Co w Ależ Naturalnie nie jest, a co jest eko?

Dziś wszyscy są eko. Albo chociaż chcą być!

Gdy 5 lat temu zaczynałam konserwować bukiety jako marka Ależ Naturalnie  wiedziałam, że chciałabym aby moje działania były oparte o szacunek do natury.  W końcu nazwa Ależ Naturalnie nawiązuje do pracy z naturą i w zgodzie z naturą. 

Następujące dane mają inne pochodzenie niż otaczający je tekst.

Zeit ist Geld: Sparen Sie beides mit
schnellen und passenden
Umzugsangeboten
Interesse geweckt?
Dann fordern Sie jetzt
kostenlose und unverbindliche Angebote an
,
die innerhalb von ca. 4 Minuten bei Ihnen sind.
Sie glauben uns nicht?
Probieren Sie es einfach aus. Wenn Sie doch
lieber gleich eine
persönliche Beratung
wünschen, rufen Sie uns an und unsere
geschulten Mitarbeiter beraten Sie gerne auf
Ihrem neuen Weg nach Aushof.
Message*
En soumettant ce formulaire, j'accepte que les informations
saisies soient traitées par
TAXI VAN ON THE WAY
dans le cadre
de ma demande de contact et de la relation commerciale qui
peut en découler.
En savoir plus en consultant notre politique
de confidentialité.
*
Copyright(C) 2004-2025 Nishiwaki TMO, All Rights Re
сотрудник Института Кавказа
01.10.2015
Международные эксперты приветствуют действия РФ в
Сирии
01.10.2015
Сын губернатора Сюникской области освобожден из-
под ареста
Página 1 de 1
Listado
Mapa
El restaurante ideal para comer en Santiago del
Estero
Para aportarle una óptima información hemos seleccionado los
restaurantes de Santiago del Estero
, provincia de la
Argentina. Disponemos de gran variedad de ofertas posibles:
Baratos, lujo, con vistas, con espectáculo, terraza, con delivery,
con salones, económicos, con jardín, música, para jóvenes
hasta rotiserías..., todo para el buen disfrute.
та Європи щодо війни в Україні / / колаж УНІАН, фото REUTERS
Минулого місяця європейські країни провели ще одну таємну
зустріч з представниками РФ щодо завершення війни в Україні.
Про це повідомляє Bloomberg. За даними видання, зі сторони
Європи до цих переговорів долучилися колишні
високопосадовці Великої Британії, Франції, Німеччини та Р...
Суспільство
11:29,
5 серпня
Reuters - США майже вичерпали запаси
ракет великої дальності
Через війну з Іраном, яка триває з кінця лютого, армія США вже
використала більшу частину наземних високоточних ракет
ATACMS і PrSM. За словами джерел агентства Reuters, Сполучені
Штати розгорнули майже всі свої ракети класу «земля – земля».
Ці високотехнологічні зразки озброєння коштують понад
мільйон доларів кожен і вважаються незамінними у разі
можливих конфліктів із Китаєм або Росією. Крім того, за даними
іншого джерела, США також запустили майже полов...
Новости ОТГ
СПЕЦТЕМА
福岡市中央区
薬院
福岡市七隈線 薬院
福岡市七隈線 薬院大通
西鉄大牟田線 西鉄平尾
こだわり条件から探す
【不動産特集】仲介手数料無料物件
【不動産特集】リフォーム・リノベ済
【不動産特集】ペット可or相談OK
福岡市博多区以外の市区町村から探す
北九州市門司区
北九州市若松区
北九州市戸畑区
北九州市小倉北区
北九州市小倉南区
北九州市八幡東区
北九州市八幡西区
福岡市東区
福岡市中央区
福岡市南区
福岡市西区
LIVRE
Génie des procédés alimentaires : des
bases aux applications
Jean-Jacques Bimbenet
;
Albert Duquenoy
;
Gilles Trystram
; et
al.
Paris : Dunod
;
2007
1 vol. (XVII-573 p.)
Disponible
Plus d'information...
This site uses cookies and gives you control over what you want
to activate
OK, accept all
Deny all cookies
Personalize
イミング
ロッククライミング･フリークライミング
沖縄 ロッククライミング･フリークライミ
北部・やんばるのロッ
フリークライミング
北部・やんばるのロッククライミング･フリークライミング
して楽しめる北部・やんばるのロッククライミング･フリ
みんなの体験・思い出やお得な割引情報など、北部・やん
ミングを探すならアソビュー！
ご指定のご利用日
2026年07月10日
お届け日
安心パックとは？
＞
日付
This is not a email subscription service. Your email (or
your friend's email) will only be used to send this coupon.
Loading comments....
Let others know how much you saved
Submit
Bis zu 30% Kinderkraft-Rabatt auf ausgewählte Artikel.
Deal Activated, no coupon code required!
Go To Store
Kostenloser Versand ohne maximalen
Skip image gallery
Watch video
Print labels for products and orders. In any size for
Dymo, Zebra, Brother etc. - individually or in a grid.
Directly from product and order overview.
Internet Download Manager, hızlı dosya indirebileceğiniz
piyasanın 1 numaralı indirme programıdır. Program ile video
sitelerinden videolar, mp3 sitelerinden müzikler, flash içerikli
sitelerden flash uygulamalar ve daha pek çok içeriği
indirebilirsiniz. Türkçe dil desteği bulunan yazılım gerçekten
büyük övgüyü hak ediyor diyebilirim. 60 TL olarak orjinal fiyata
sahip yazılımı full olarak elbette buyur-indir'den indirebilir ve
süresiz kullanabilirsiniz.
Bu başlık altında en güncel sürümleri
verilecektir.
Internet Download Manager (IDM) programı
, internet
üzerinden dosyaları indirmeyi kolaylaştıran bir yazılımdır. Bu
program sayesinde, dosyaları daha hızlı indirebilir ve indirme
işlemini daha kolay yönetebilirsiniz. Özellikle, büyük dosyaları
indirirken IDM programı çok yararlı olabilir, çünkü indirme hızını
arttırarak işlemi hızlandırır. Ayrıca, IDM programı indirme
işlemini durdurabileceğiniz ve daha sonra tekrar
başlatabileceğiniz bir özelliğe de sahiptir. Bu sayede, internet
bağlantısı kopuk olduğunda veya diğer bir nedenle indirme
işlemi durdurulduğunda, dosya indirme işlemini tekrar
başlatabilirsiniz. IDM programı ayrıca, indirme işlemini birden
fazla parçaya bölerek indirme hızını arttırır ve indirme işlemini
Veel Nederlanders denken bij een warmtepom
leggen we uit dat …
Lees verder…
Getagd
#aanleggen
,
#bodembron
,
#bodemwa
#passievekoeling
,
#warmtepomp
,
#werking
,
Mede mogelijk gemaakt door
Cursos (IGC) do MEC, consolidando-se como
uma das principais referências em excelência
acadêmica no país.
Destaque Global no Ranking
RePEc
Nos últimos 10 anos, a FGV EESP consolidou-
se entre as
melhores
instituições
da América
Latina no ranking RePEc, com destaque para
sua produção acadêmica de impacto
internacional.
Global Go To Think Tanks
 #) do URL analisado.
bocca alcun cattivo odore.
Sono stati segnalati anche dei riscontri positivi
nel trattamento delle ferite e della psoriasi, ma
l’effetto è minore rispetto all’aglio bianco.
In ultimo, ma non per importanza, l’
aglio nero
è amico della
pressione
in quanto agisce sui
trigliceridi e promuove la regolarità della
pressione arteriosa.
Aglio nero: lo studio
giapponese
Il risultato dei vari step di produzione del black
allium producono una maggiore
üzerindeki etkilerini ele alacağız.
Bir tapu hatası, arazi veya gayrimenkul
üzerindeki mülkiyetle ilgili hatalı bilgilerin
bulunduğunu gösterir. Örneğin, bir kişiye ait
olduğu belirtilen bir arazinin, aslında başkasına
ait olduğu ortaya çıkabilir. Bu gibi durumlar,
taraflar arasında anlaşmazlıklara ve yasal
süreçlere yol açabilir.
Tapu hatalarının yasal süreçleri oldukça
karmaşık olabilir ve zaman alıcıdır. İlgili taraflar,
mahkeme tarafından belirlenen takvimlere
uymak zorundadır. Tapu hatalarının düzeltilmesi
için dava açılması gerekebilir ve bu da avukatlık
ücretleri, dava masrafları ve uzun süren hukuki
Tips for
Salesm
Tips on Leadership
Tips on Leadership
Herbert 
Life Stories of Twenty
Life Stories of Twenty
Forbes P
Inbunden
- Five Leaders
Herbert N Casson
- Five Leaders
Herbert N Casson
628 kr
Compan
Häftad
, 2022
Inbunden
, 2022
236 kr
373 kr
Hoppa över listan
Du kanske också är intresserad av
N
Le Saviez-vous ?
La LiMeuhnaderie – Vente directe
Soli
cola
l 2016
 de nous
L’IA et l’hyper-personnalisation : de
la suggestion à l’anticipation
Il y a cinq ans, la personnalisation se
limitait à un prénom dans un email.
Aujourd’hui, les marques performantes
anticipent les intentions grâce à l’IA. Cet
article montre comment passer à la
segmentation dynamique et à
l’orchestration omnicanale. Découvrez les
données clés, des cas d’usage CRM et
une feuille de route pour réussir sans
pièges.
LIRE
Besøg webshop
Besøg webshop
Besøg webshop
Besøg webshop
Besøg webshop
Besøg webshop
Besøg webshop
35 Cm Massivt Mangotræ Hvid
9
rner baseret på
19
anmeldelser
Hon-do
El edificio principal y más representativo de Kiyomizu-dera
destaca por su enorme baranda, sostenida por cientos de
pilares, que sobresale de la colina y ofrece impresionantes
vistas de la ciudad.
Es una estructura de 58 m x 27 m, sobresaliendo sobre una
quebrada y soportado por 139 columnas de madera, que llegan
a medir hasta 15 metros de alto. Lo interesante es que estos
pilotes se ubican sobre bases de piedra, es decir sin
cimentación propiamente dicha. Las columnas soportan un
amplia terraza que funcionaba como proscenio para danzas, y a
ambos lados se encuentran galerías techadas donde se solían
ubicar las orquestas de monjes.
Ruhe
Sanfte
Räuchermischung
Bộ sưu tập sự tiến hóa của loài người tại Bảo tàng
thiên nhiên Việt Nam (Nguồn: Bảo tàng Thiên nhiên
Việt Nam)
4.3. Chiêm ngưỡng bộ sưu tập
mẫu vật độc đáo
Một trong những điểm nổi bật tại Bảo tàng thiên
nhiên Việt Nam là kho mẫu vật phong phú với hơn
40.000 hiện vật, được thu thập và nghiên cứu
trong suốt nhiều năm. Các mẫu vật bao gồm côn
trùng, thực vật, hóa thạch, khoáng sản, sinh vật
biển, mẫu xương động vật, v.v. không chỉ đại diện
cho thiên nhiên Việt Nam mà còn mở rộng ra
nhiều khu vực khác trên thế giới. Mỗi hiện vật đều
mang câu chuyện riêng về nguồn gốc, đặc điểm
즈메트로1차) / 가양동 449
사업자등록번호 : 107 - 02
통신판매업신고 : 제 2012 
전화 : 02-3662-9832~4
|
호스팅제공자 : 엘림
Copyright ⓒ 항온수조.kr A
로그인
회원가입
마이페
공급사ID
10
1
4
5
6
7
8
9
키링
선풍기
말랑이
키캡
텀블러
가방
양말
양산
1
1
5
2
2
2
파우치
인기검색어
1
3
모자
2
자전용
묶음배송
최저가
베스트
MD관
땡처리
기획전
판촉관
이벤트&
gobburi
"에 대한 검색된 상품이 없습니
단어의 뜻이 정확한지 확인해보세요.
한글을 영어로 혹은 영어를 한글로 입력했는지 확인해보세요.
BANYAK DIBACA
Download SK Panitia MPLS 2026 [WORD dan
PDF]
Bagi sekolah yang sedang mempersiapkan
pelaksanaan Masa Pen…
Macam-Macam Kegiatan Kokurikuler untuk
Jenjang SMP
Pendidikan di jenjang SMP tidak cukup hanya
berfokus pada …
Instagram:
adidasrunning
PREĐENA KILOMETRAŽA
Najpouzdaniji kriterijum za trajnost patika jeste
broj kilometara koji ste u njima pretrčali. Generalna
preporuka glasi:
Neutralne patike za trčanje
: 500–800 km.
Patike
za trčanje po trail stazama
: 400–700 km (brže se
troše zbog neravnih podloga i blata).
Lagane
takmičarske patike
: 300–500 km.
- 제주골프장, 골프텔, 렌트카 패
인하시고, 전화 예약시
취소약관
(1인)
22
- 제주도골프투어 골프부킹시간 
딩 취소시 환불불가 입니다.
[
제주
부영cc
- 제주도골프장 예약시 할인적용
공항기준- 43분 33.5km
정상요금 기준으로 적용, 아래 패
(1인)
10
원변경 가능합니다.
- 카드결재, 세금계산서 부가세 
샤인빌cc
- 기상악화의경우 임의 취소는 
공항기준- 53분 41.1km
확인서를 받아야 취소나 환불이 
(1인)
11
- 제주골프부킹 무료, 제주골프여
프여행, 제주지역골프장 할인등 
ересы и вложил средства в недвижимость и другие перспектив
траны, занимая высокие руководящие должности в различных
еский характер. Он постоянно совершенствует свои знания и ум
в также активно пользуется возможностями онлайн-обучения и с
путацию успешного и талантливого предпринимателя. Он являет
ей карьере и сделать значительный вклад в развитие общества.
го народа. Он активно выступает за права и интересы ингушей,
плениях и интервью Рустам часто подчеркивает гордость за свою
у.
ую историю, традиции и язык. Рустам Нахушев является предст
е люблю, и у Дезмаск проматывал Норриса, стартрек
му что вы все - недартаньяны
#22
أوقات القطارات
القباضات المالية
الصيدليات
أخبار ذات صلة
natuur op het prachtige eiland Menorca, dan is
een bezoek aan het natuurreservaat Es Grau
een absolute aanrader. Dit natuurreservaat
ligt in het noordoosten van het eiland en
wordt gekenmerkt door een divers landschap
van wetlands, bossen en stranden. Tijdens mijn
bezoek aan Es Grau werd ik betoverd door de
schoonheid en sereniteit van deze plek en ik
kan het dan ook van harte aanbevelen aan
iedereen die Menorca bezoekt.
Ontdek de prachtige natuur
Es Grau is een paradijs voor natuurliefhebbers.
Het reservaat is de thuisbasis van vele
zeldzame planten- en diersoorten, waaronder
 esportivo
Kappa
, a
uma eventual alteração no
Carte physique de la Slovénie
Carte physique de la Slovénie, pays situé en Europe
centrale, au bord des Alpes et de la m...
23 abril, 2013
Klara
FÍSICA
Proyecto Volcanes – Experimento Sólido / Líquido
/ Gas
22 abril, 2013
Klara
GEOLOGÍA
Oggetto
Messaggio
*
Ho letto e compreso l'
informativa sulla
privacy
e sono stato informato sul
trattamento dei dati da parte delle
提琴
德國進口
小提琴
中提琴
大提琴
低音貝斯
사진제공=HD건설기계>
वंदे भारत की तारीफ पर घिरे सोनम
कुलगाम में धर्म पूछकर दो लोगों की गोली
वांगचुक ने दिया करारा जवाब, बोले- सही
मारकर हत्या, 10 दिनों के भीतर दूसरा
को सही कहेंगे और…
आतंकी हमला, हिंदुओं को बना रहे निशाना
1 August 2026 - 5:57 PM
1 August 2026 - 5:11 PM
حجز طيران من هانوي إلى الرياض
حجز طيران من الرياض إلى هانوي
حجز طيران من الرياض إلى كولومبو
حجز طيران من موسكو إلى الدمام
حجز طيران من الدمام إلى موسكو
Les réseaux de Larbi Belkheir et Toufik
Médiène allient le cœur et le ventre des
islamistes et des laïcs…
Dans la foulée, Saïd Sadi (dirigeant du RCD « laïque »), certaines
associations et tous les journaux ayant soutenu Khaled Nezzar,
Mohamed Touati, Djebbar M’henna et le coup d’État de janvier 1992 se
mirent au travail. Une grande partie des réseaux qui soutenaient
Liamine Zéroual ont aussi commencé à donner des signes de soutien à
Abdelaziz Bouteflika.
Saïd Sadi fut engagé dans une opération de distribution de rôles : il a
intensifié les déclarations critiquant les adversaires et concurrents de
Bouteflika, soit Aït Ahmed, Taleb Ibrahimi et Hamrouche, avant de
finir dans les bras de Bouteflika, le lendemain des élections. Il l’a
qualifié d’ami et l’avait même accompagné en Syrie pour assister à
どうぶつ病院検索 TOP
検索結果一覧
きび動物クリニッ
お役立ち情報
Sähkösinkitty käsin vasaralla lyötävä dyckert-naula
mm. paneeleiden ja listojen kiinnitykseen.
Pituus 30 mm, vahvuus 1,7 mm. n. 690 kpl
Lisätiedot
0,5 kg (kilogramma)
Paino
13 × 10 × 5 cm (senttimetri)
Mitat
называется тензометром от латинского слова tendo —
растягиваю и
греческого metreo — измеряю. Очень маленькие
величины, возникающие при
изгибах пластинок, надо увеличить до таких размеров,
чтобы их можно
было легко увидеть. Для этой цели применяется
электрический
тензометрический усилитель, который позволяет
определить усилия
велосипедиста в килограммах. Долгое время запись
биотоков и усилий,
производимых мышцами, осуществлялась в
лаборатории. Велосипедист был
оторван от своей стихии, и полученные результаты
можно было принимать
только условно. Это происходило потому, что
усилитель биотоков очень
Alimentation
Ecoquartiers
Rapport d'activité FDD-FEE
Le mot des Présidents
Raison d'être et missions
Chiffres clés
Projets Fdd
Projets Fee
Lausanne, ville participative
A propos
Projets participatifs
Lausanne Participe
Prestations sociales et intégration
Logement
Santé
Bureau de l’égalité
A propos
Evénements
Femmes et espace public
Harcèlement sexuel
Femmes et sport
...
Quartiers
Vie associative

Co w pracowni Ależ Naturalnie  jest eko?

  • 90% materiałów, w które pakuję zamówienia ( czasem tylko muszę użyć plastikowej taśmy klejącej, aby wzmocnić karton przy ciężkiej przesyłce);
  • Wypełnienia do pras – celuloza , wiskoza lub bambus (wielokrotnego użycia) i papier z recyklingu np. instrukcje od mebli Ikea lub kartony przekładki też po meblach z remontu kuchni;
  • Papier makulaturowy jako notatniki lub etykiety – każdy kawałek kartki znajdzie tu swoje przeznaczenie;
  • Dokładnie segreguję i w jak największej części staram  się odzyskać materiały z przesyłek, w których przysyłacie kwiaty – ręczni papierowe z wypełnień wykorzystuję w pracowni, papier pakowy wykorzystuje powtórnie do pakowania zamówień;
  • i wiem wiele innych.

Ale wiesz – to nie wzięło się z nikąd? Ależ Naturalnie to ja – Kaśka.

A ja prywatnie:

  • Jestem wegetarianką;
  • 90 % moich ubrań to sekend hand;
  • Wykorzystuję powtórnie szarą wodę np.do podlewania ogrodu;
  • Fusy od kawy wyrzucam bezpośrednio na grządki, inne bio odpadki skrzętnie kompostuję;
  • Tubki z kosmetykami przed wyrzuceniem rozcinam;
  • Staram się wykorzystywać powtórnie plastikowe opakowania np. po lodach (segregacja zabawek, kredek, do farb);

Razem z Przemkiem mamy jeszcze sporo „dziwacznych” eco zwyczajów, ale o tym, może kiedy indziej.